Фируз в яме уже заканчивал работу — кетменем и ногами старательно месил глину, разбивая оставшиеся комья. Иногда ошметки глины взлетали из-под кетменя и коричневыми пятнами остывали на его плечах и спине. Он чувствовал, как острые лучи солнца обжигают кожу. Из танура по всему двору расходился запах свежеиспеченных лепешек.

Фируз проголодался за работой, больше всего ему хотелось сейчас выбраться из глины, подойти к тануру и, взяв лепешку, запивать ее холодной родниковой водой. Однако, представив себе хмурое лицо мачехи, он продолжал работать.

— Жена, — позвал дядя Аслам, словно почувствовав желание сына.

Мачеха продолжала заниматься своим делом, будто и не слышала.

— Эй, жена! — снова окликнул старик.

— Слышу, слышу, что скажете?

— Принеси пару горячих лепешек, — попросил он, — и чаю завари.

Жена опять не ответила.

Минут через двадцать Фируз, окончив месить глину, вылез из ямы, запрудил ручеек воды, стекавший в яму, вымыл руки.

— Иди сюда, сынок, — ласково позвал его отец. — Присядь, отдохни, вижу, ты устал.

— Молодец, Фируз, — сказал и дядя Хидоят. — Нелегкое это дело — месить глину.

Жена старика расстелила дастархан и положила перед гостями две непропеченные лепешки.

— Разве лучше не нашлось? — спросил дядя Аслам.

— Это тоже хлеб, не разорвет!

С недовольным видом мачеха ушла в дом. Дядя Аслам хотел было сказать ей что-то вслед, но старый пастух, коснувшись его руки, остановил:

— Не надо, сосед.
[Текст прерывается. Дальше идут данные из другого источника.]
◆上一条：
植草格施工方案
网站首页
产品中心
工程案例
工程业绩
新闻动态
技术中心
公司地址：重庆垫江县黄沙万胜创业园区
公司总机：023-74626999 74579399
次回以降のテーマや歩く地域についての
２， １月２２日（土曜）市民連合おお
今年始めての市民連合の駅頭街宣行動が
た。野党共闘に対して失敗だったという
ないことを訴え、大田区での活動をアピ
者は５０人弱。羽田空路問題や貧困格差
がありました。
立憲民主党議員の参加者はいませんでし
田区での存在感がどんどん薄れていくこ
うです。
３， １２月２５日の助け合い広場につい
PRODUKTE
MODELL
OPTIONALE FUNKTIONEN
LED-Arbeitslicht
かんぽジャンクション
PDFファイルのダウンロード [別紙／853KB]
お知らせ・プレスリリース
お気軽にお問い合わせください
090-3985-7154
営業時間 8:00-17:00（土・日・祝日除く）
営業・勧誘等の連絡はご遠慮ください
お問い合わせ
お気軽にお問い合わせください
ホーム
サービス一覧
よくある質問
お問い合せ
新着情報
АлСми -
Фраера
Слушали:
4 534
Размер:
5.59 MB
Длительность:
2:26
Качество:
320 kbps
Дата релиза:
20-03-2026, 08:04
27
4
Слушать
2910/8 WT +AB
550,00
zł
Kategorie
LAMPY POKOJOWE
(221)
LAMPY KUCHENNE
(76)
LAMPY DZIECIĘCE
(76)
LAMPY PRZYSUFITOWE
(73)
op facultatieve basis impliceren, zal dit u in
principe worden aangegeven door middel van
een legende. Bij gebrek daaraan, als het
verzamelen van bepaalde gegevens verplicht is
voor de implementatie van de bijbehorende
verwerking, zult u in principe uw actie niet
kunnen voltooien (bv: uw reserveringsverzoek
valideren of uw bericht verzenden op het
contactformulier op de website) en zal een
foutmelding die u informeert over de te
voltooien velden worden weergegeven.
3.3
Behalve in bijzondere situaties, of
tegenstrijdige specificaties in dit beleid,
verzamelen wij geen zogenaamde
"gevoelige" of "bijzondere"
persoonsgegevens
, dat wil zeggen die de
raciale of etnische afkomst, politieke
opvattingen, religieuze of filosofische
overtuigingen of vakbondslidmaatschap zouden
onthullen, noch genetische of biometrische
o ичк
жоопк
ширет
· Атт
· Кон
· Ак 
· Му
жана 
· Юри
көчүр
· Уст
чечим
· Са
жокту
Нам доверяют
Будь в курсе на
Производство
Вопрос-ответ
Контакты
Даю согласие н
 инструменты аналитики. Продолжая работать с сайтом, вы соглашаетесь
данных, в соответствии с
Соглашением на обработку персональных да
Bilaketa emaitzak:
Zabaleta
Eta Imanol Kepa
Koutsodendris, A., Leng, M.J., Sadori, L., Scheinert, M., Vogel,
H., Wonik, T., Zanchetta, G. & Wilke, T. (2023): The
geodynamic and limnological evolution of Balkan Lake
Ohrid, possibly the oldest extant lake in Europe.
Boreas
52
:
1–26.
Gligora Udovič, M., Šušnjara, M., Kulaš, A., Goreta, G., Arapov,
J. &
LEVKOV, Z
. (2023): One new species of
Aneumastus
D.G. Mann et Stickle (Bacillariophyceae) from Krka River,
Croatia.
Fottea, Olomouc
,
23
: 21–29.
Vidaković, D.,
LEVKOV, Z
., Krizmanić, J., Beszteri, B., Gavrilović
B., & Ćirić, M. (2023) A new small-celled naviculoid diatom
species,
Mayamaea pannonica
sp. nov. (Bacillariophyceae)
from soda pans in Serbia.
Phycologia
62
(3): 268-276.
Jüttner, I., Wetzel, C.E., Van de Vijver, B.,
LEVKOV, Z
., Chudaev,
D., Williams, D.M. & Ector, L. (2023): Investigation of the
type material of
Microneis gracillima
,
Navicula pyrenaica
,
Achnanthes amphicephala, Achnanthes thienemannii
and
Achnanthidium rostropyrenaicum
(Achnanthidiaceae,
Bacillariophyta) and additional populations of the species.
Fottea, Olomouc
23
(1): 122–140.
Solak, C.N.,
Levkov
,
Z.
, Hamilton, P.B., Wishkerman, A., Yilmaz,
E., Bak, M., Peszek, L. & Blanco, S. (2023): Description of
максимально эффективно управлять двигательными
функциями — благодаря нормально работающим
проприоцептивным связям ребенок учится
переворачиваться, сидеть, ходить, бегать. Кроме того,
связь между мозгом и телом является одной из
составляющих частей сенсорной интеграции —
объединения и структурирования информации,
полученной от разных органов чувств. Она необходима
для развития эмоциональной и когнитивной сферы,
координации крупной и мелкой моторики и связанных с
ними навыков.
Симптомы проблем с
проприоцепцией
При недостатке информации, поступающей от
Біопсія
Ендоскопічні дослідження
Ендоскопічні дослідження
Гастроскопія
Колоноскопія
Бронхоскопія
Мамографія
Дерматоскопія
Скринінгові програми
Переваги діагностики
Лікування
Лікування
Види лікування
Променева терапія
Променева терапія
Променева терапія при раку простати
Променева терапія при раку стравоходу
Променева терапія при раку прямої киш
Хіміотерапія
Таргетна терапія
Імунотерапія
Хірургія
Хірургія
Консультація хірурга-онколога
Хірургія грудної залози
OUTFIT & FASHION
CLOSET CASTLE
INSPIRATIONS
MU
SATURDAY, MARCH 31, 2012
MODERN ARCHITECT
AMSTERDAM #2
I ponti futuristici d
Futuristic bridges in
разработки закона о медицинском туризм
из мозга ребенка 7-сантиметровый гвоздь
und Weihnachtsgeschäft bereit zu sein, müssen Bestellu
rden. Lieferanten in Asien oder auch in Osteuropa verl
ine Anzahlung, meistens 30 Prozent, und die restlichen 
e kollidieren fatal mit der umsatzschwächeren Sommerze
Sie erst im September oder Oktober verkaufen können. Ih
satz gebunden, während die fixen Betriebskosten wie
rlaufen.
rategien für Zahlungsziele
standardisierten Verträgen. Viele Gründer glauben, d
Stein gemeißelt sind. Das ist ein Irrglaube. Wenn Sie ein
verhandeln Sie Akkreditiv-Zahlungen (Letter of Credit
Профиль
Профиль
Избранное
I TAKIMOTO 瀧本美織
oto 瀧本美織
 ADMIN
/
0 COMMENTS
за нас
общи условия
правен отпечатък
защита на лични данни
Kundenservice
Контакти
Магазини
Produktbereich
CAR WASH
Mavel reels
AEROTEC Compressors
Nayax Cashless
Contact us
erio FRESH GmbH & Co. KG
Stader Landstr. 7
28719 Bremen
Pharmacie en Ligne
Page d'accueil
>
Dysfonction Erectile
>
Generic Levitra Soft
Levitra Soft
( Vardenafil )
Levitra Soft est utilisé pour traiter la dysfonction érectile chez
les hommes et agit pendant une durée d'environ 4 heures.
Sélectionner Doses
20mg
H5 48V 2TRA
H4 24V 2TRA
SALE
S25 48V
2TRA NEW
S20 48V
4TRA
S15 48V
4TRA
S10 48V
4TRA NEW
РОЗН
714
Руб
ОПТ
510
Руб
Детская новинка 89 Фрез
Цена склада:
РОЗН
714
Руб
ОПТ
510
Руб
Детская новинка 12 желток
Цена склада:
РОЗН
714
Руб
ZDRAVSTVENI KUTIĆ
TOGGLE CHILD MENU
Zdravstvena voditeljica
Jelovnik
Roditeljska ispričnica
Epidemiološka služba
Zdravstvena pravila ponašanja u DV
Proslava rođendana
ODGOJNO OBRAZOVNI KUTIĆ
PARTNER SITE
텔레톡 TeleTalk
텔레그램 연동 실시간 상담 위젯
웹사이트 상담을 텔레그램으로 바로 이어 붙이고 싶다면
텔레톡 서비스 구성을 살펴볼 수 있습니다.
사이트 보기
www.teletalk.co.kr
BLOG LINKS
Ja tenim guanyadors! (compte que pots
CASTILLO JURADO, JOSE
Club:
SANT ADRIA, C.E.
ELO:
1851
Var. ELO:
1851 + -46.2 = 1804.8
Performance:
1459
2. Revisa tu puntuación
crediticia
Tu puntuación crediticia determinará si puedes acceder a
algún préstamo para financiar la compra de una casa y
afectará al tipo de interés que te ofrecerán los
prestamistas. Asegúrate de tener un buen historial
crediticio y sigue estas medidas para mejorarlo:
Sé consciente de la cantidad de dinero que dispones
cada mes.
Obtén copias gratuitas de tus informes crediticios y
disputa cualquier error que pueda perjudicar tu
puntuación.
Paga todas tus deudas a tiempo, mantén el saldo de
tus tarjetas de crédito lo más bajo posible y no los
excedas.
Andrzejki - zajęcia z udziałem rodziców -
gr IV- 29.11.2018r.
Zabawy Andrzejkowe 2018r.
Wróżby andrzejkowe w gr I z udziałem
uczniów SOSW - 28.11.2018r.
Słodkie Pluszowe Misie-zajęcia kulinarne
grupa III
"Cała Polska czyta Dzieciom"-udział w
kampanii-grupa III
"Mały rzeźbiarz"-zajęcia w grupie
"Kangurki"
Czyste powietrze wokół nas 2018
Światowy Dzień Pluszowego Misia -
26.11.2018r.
Она права, да стану я ему жертвой, всякий хлеб — это хлеб.

В лице его не было и тени обиды; он хорошо знал характер жены своего друга.

Фируз пошел на кухню, зажег огонь в очаге и, вскипятив воду, заварил чай.

Мачеха не показывалась.

Желание отведать горячих лепешек уже пропало. Разлив чай, он поднес по пиалке отцу и дяде Хидояту, выпил сам и поднялся. Принес еще мешок соломы и ровно рассыпал поверх глины, чтобы до завтрашнего дня не высохла на солнце. Полил сверху двумя ведрами воды. Покончив с делами, сказал:

— Теперь, бобо, если разрешите, я приду завтра.

Взяв в руки одежду и ботинки, попрощался с отцом, с дядей Хидоятом и вышел из ворот. До того как вернуться домой, он хотел спуститься к ручью, хорошенько вымыться.